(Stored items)

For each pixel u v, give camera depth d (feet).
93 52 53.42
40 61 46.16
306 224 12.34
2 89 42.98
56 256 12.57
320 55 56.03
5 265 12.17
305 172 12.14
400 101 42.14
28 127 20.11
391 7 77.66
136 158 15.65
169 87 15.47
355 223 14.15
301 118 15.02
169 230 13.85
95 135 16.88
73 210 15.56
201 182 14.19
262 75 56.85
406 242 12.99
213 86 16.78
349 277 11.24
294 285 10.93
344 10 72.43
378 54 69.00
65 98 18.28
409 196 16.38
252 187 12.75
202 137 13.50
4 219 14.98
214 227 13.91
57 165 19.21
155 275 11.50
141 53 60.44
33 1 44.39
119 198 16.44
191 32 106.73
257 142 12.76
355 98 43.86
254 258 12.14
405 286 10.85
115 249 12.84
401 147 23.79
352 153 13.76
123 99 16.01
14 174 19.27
==
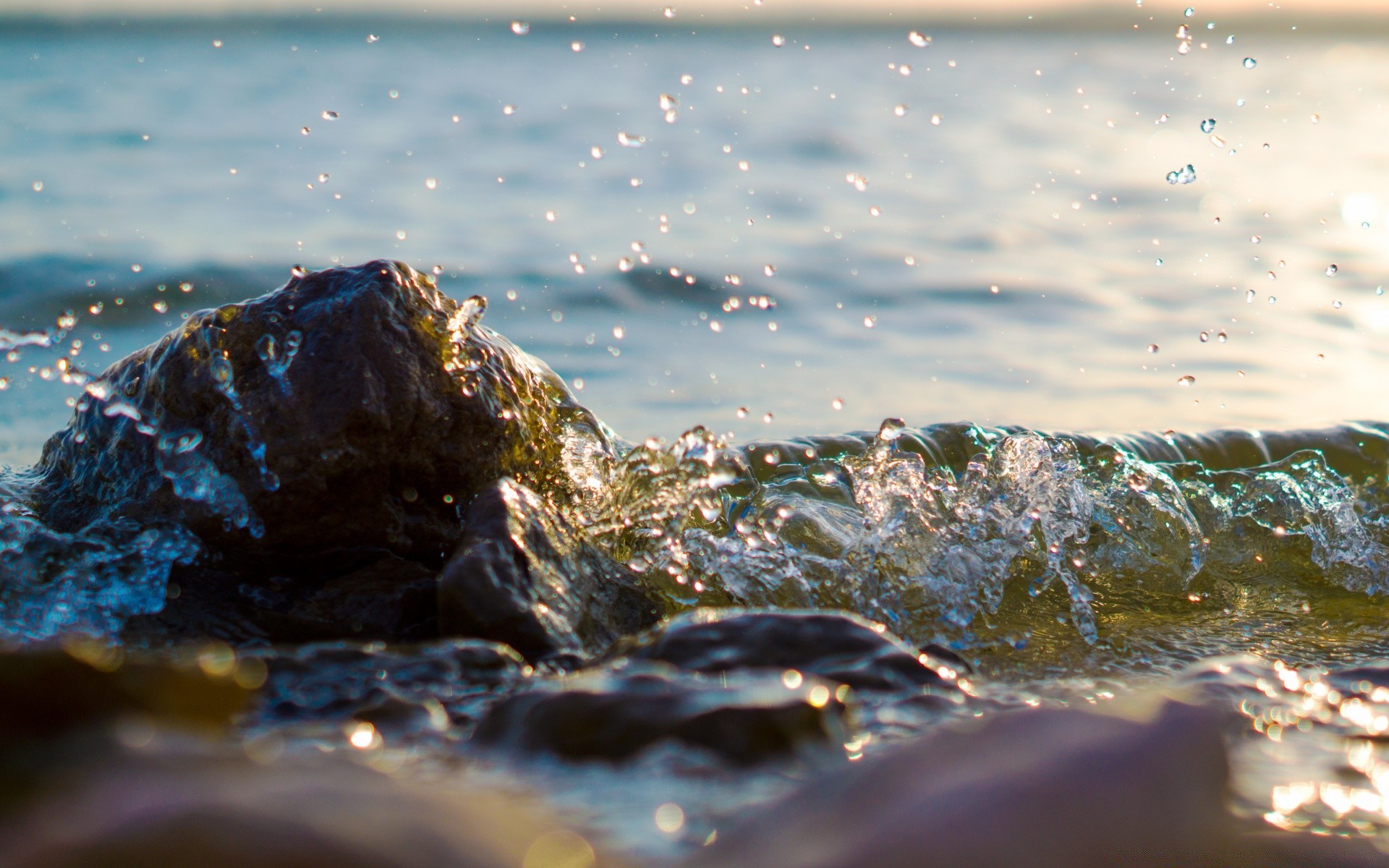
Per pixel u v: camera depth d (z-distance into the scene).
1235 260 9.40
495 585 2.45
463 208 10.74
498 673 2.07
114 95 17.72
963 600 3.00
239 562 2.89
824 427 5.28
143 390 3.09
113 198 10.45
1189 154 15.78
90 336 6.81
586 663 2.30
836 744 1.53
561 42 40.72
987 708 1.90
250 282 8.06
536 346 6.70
==
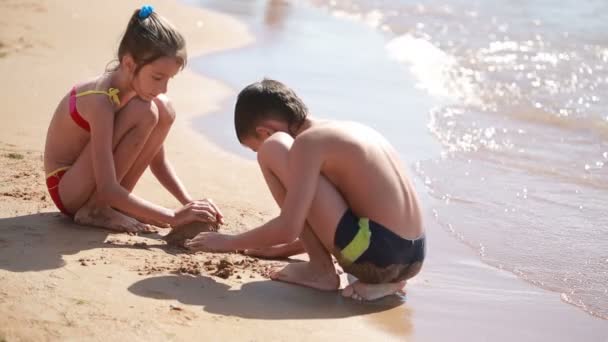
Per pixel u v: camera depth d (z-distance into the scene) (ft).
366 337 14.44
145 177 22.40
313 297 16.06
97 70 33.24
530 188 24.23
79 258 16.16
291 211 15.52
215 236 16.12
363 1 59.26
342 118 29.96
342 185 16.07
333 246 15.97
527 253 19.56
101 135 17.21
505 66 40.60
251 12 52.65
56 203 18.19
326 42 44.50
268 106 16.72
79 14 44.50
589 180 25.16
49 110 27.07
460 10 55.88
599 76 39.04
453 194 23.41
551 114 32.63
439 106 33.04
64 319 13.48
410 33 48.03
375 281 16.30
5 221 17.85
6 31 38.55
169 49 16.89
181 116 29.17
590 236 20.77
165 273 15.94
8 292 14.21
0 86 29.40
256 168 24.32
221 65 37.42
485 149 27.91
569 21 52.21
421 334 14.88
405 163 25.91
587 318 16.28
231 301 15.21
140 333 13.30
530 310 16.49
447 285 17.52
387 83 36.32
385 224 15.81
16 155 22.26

**Task to carry out:** Check every line of the entries above for the word "into" and report how many lines contain it, giving the number only.

**Solved problem:** 2